The production, in fact, owes its best moments to the tableaus Garcia has crafted out of Francesca’s mirror autobiographical numbers—the opening “To Build a Home,” which tells of how she came to settle in America; and “Almost Real,” a delicately morose recollection of her life back in Italy.
With the ensemble sitting on the fringes of the stage (a concept first used by the original Broadway production), it’s no longer just the audience who are witnesses to the story and the sweet infidelities it harbors. And these people surprisingly feel organic, and not just like glorified roles.
In particular, Nino Alejandro (of “The Voice of the Philippines” fame) leaves an indelible presence as Francesca’s husband, while Emeline Celis-Guinid is an unexpected comic delight as her snooty neighbor.
Despite the mushy, turbulent nature of its central idea, “Bridges” remains by and large a work of admirable subtlety, and that is Garcia’s most remarkable achievement.

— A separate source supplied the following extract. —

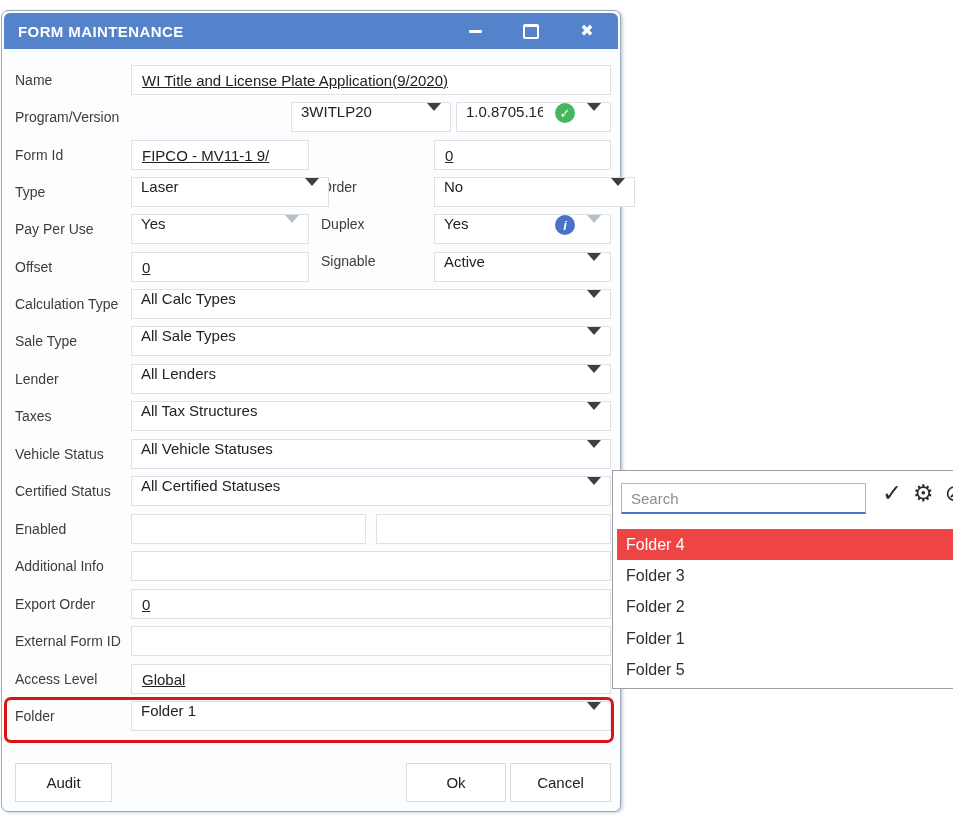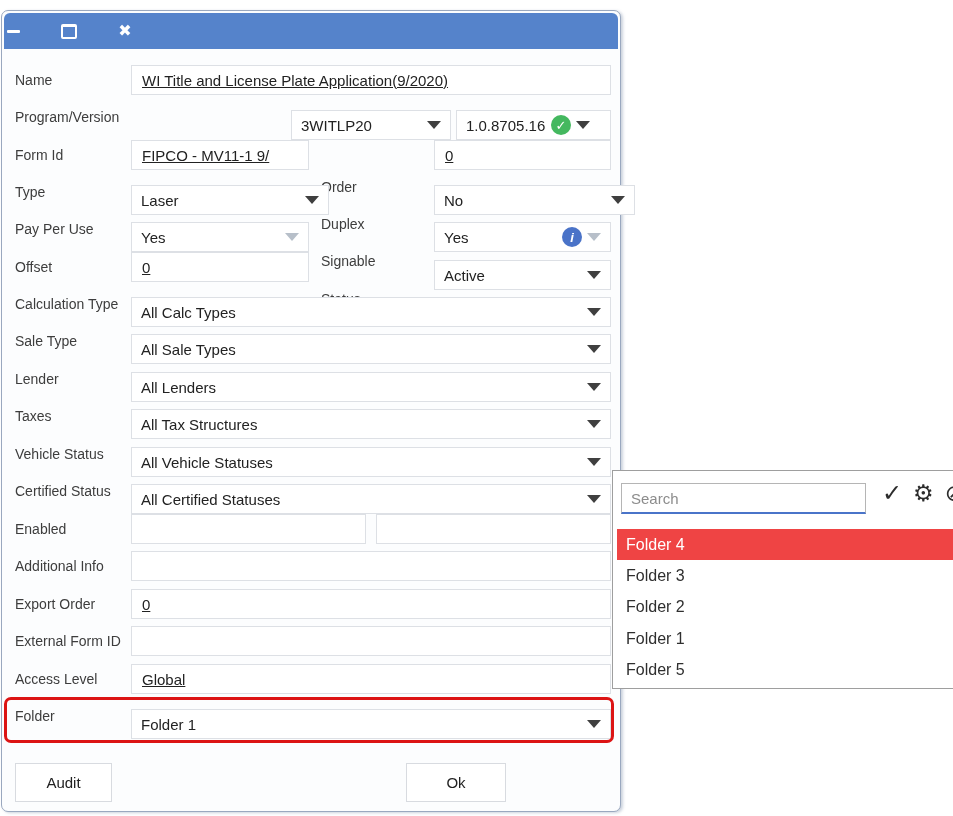"FORM MAINTENANCE" div.title { html: none -> <div>FORM MAINTENANCE</div> }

The romance is mostly kept just beneath the surface, the feelings restrained, and thus, truthful.
Suffice to say, if you’re looking for a show where the Filipino concept of “kilig” reigns supreme, then this is the last thing you’d like to check out. Not much in the way of the obvious dots this production; most of the time, it pulls back, so that in the few instances that it openly pours its heart out, the payoff hits pretty hard.
In a relatively weak year for local musical theater, Garcia and Ampil have given us quite a gem. The staging of this “Bridges” is nothing short of accomplished, and its leading lady, a beacon of emotional clarity.
“The Bridges of Madison County” runs until Dec. 6 at the Carlos P. Romulo Auditorium, RCBC Plaza, Makati City. Call 8919999.